In the competitive nonprofit sector, charitable organizations constantly have to prove themselves and their relative merit, to the general public and to funders, just to survive. Some believe that this requirement to prove worth especially reflects what women in business do every day. And it may explain why many of America’s charitable organizations are (and historically have been) driven by female leadership. According to a 2011 Bayer Center for Nonprofit Management study, the number of women could be as high as 74 percent of all nonprofit employees, including in “the most powerful, prestigious roles.”
To find out why women really are the “best man for the job” when it comes to running a world-class nonprofit, we sat down with Lorna Miles, chief marketing officer for the U.S. Holocaust Memorial Museum in Washington, D.C. The museum, which recently celebrated its 20th anniversary of preserving history and educating the public (to the tune of more than 36.5 million visitors to date), is also led by a female director and boasts 50/50 gender parity on its senior management team.
Why is the Holocaust Museum among the best places for women to work?
There are more women than men who work here because of our educational mission — in museums in general, you find more women than men. People who are curious, who are interested in education, who are engaged with history and with a sense of social justice, it’s a beacon for a lot of passionate workers, regardless of gender. Even our interns, the fellows in our scholar programs, they come here because of the museum itself and what it stands for. And it’s fascinating work, because this history is still unfolding. All of our staff members feel it’s an extraordinary privilege to be working here, keep the Holocaust memory alive today and even long after the generations who experienced the Holocaust are no longer with us.
Why do you think women predominate in museum leadership across America?
I think it may be an outgrowth of the predominance of women in education, and I would hazard a guess that there are more women than men in nonprofit work in general. Our director is a former teacher, and Alice Greenwald — who is now the head of the 9/11 Memorial Museum in New York — formerly worked here. I think there is a radiant impact by people who work in museums to go on to work in other museums. There is a group of museums called the International Coalition of Sites of Conscience, of which we are one, and half of their board of trustees is made up of women who were either founding directors or executive directors of museums. But I went to Wellesley College, where I got a real boot-camp education that drives home the fact that women have to run in order to be perceived as standing still. We had to be stronger and smarter just to keep up, and it was a lot of work. The women I met in D.C., many of whom are my best friends, have that same mentality. A lot of them work in nonprofits or NGOs that have to kill themselves in order to succeed as organizations. You’re constantly making your case to your funders; you constantly have to prove yourself just to stay afloat. There’s a very strong work ethic and networking ethic among these women — a “we’ll help you no matter what” ethic among these women who are highly connected to other women.
Are nonprofits and museums a good choice as a career path for women aspiring to leadership roles?

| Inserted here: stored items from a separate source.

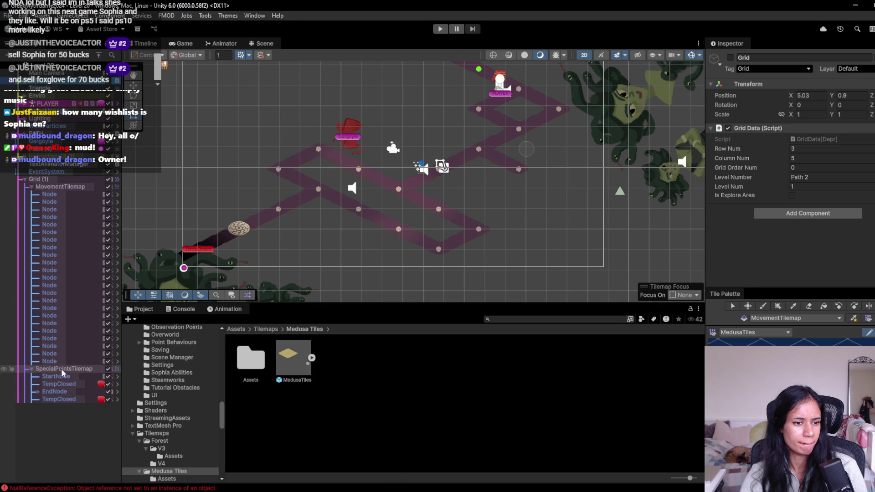
click(56, 187)
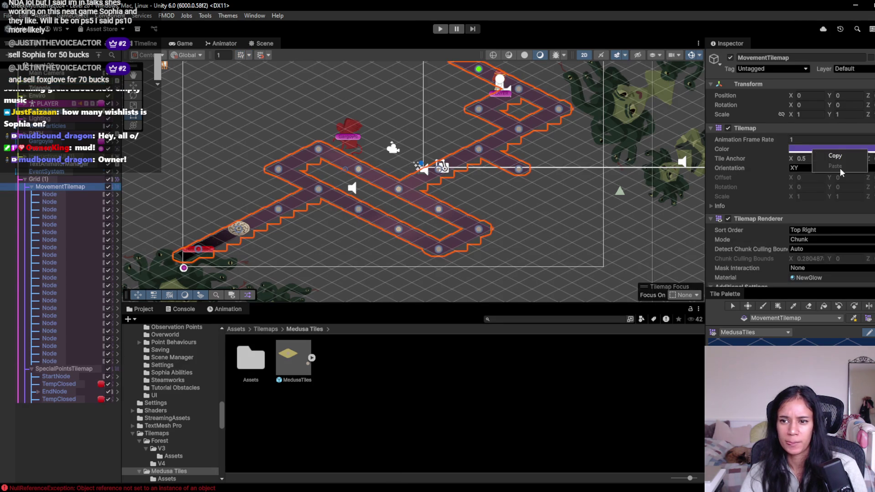
click(721, 149)
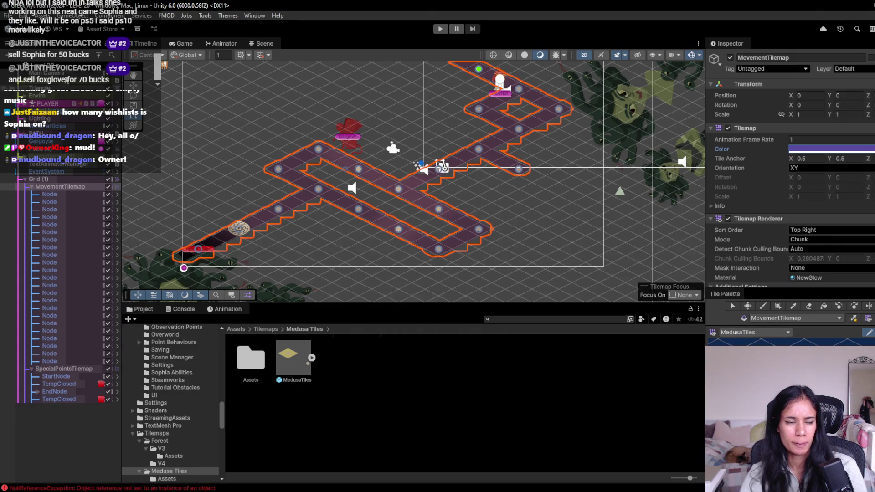
- Open the Level 21 scene from the level scene list
click(64, 66)
scroll(66, 143, down, 5)
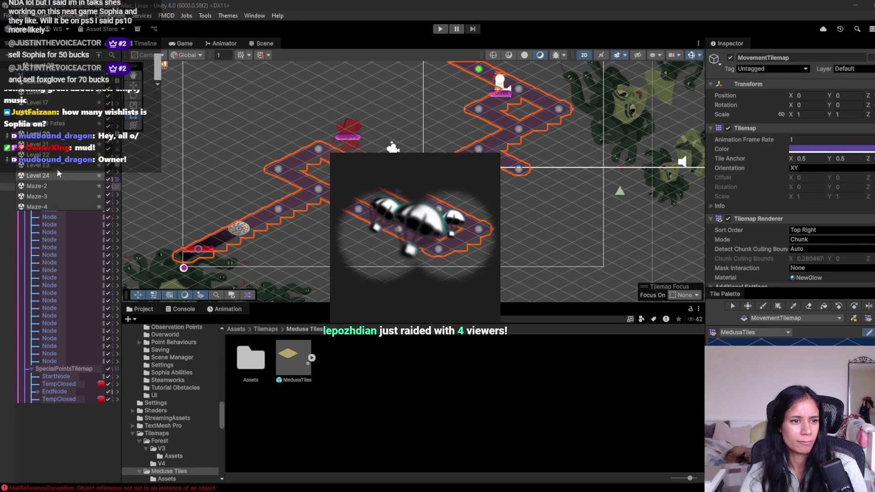
click(38, 144)
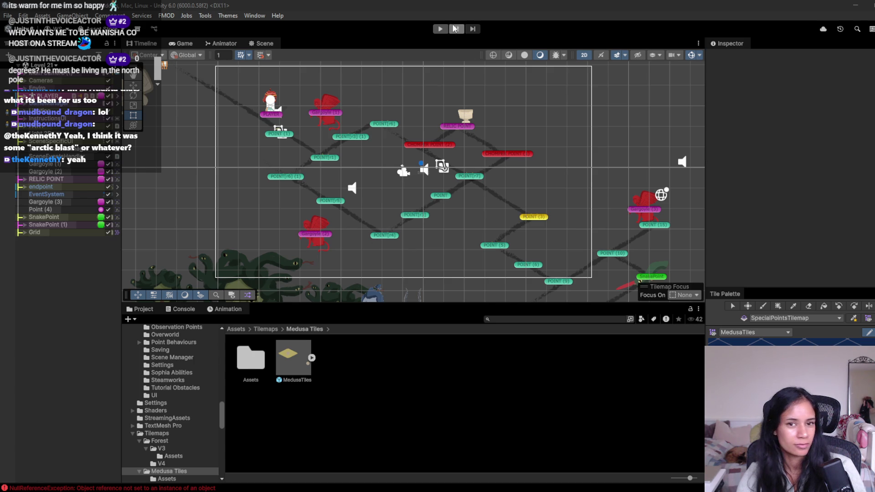
- Paste the copied purple Color onto Level 21's MovementTilemap
scroll(273, 136, left, 2)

A lot of our women continue to move up the nonprofit ladder by moving to other museum opportunities. Our VP of finance is an African-American woman who, I believe, was at the Smithsonian Institution before she came here. But it’s an interesting choice that you make as an individual if you’re going to devote your life to nonprofits — you’re taking a certain course financially. This is not Coca-Cola. You can do well, and every year museum directors and university presidents are making inroads in terms of what they’re paid, but in the past that hasn’t been the case; the salary scales were not the same. The museum world in many respects is catching up, and there’s much more of a business approach because there has to be — they have to be more responsive to their audiences to fundraise and to stay vital. The American Alliance of Museums has an annual conference, and every year the tracks become more business and marketing oriented. In nonprofits, marketing used to be the M word, and the idea that you had to attract people to come see your work was unheard of. Now, it’s all about impact and annual reports and ROI, and I think you’re going to see some shifting around with more men coming into the nonprofit arena as the business proposition becomes more broadly embraced and more of a necessity. Women may lose our dominance. It could make it more gender competitive, and more competitive in general.
What do you think the relative importance of gender is in a person’s chances for a successful career?
I think women who don’t believe in the importance of gender will be rudely surprised. I took my daughter to a Wellesley graduation when she was in junior high, when Barbara Bush and Mikhail Gorbachev were the speakers. She said to me, “Why would you go to a women’s college if you didn’t have to?” as though there was something wrong with it. And I did go because I had to, because at the time other colleges weren’t open to women. While things have changed since then, there are still salary inequities and gender perceptions about family life that remain to be addressed to this day. I don’t think the struggle is over.
Melissa Massello is a freelance writer, former startup executive, and serial entrepreneur who is passionate about supporting women’s leadership and gender equality, both in business and at home.